Error: command '/home/wav/miniconda3/envs/RREfinder/bin/psipred /tmp/kzxkue8ebV/zK8tbrxDlV.mtx /home/wav/miniconda3/envs/RREfinder/share/psipred_4.01/weights.dat /home/wav/miniconda3/envs/RREfinder/share/psipred_4.01/weights.dat2 /home/wav/miniconda3/envs/RREfinder/share/psipred_4.01/weights.dat3 > /tmp/kzxkue8ebV/zK8tbrxDlV.ss' returned error code 255

$ /home/wav/miniconda3/envs/RREfinder/bin/psipass2 /home/wav/miniconda3/envs/RREfinder/share/psipred_4.01/weights_p2.dat 1 0.98 1.09 /tmp/kzxkue8ebV/zK8tbrxDlV.ss2 /tmp/kzxkue8ebV/zK8tbrxDlV.ss > /tmp/kzxkue8ebV/zK8tbrxDlV.horiz Cannot open weight file!

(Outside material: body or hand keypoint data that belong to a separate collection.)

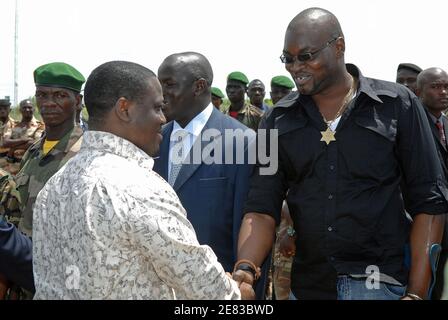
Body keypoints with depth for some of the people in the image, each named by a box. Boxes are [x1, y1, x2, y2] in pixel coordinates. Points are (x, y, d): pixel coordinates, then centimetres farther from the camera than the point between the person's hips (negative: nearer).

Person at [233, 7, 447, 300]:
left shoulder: (397, 105, -5)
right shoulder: (278, 121, 3)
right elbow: (262, 207, -1)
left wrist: (417, 293, -11)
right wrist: (245, 269, -19)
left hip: (381, 284, -3)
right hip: (306, 286, 4)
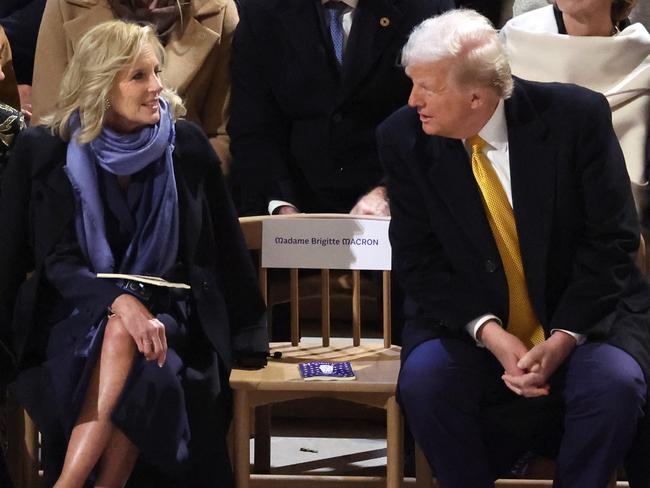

Error: command '/home/wav/miniconda3/envs/RREfinder/bin/psipass2 /home/wav/miniconda3/envs/RREfinder/share/psipred_4.01/weights_p2.dat 1 0.98 1.09 /tmp/kzxkue8ebV/zK8tbrxDlV.ss2 /tmp/kzxkue8ebV/zK8tbrxDlV.ss > /tmp/kzxkue8ebV/zK8tbrxDlV.horiz' returned error code 1

done

hhsearch -cpu 10 -d data/database/RRE_short -i output/yolo7d/fastas/RosB_RRE_expalign_ss.a3m -o output/yolo7d/results/RosB_RRE.hhr -v 0 Parsing results Found 1 RRE hits Max regs found: 0 Max regs found: 0 Finished. Total time: 16.27 seconds (on 10 cores) RREfinder hits found: 1 out of 1 RREfinder resubmit hits found: 1 out of 1

Alexamk commented 3 years ago

That's strange. Can you check if the weight files it looks for are in the folder you specified? It looks for weights.dat, weights.dat2 and weights.dat3, by the looks from it in folder /home/wav/miniconda3/envs/RREfinder/share/psipred_4.01. There might be a /data missing at the end. Iirc, you might still get results, but the HHBlits scoring will not take into account secondary structure (which is what PSIPRED does). This actually affects the scoring a lot for these RREs. You can check whether or not it successfully integrated it by checking the first few lines of the HHblits output (the .a3m files). The files labelled with _ss.a3m should have a line specifying the secondary structure, while the ones without should not.